• North Middlesex University Hospital Trust considering approaching Tottenham Hotspur for corporate partnership
  • Hopes to raise £300,000 a year from 20p surcharge on food and drink on match days
  • Also considering offering private procedures the NHS will no longer fund

A surcharge on food and drink sold on matchdays at a Premier League football ground is among the measures being considered by a cash strapped hospital trust.

Supporters and visitors to Tottenham Hotspur’s new stadium could find themselves paying an extra 20p on each transaction to help ease the financial problems at nearby North Middlesex University Hospital.

The trust, which is near the stadium in north London, ended 2017-18 with a deficit of £29m.

Proposals in the trust’s board papers said the scheme could raise around £300,000 a year from 2020-21, from the 50,000 transactions on each of the 34 match days.

The plans said this would include: “League, domestic cup and European and NFL fixtures in a stadium with a capacity of more than 60,000.”

The trust described the model as “a strategic charity relationship with Tottenham Hotspurs FC, proposing adoption of a model used elsewhere in large commercial and sporting venues eg The O2 Arena, where a transaction based donation is suggested [in] addition to the cost of every food/drink order on match days”.

While most NHS trusts have an associated arm that fundraises, this is typically for non-core services like training or non-essential capital work.

A spokeswoman for the trust said it already had a “strong relationship” with the Spurs Foundation on some individual services but did not “currently have a corporate relationship with the club, and would like to explore this”.
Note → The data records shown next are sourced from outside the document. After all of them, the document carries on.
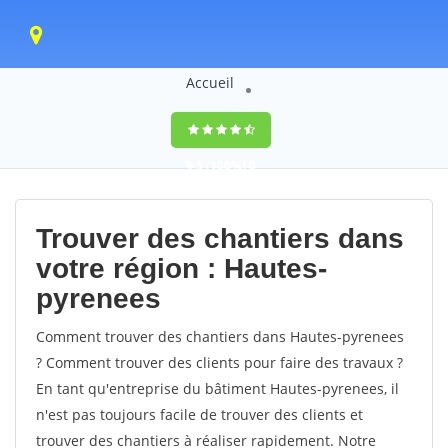
Accueil
9,5
(100%)
0
votes
Trouver des chantiers dans
votre région : Hautes-
pyrenees
Comment trouver des chantiers dans Hautes-pyrenees
? Comment trouver des clients pour faire des travaux ?
En tant qu'entreprise du bâtiment Hautes-pyrenees, il
n'est pas toujours facile de trouver des clients et
trouver des chantiers à réaliser rapidement. Notre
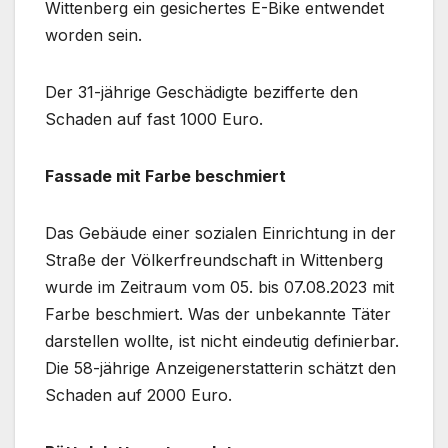
Wittenberg ein gesichertes E-Bike entwendet
worden sein.
Der 31-jährige Geschädigte bezifferte den
Schaden auf fast 1000 Euro.
Fassade mit Farbe beschmiert
Das Gebäude einer sozialen Einrichtung in der
Straße der Völkerfreundschaft in Wittenberg
wurde im Zeitraum vom 05. bis 07.08.2023 mit
Farbe beschmiert. Was der unbekannte Täter
darstellen wollte, ist nicht eindeutig definierbar.
Die 58-jährige Anzeigenerstatterin schätzt den
Schaden auf 2000 Euro.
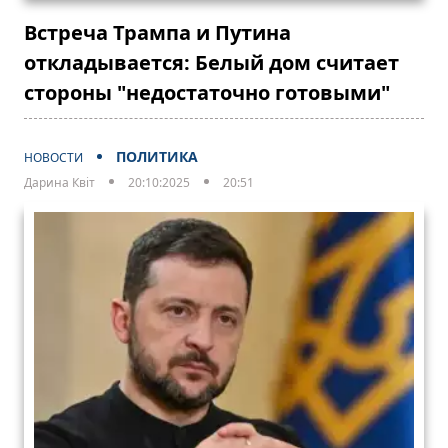
Встреча Трампа и Путина
откладывается: Белый дом считает
стороны "недостаточно готовыми"
ПОЛИТИКА
НОВОСТИ
Дарина Квіт
20:10:2025
20:51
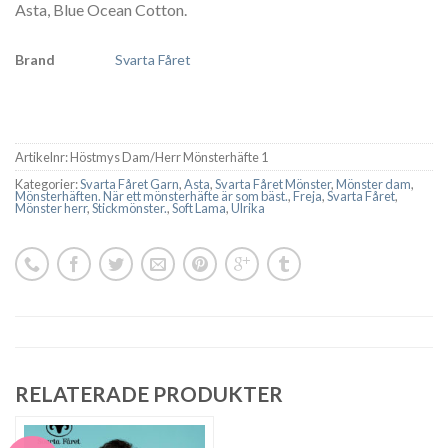
Asta, Blue Ocean Cotton.
Brand
Svarta Fåret
Artikelnr:
Höstmys Dam/Herr Mönsterhäfte 1
Kategorier:
Svarta Fåret Garn
,
Asta
,
Svarta Fåret Mönster
,
Mönster dam
,
Mönsterhäften. När ett mönsterhäfte är som bäst.
,
Freja
,
Svarta Fåret
,
Mönster herr
,
Stickmönster.
,
Soft Lama
,
Ulrika
RELATERADE PRODUKTER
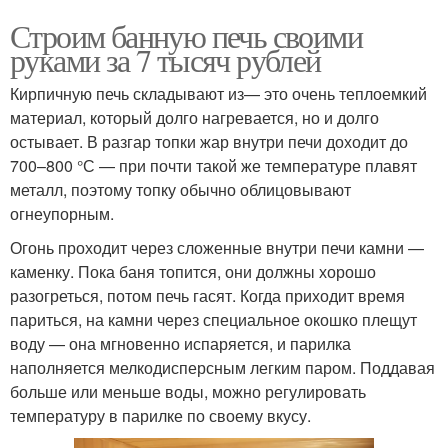
Строим банную печь своими
руками за 7 тысяч рублей
Кирпичную печь складывают из— это очень теплоемкий
материал, который долго нагревается, но и долго
остывает. В разгар топки жар внутри печи доходит до
700–800 °С — при почти такой же температуре плавят
металл, поэтому топку обычно облицовывают
огнеупорным.
Огонь проходит через сложенные внутри печи камни —
каменку. Пока баня топится, они должны хорошо
разогреться, потом печь гасят. Когда приходит время
париться, на камни через специальное окошко плещут
воду — она мгновенно испаряется, и парилка
наполняется мелкодисперсным легким паром. Поддавая
больше или меньше воды, можно регулировать
температуру в парилке по своему вкусу.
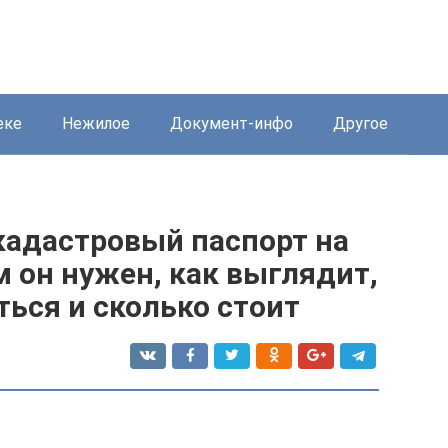
еке
Нежилое
Документ-инфо
Другое
кадастровый паспорт на
м он нужен, как выглядит,
ться и сколько стоит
North Middlesex is also considering offering to provide private services the NHS will no longer pay for.

The plans would see a “modest offering” of services including “procedures of limited clinical effectiveness” – such as tonsillectomies that clinical commissioning groups will no longer commission, claiming they are ineffective.

The unit would also aim to repatriate some of the work the trust’s consultants do privately at other facilities, particularly breast surgery and ophthalmology at three quarters of NHS tariff prices.

A spokeswoman for the trust said: “This is very much at the idea stage, and both these and the other ideas in that section of the paper were to demonstrate that we are open to considering a range of opportunities in order to ensure good local care and value for our communities.”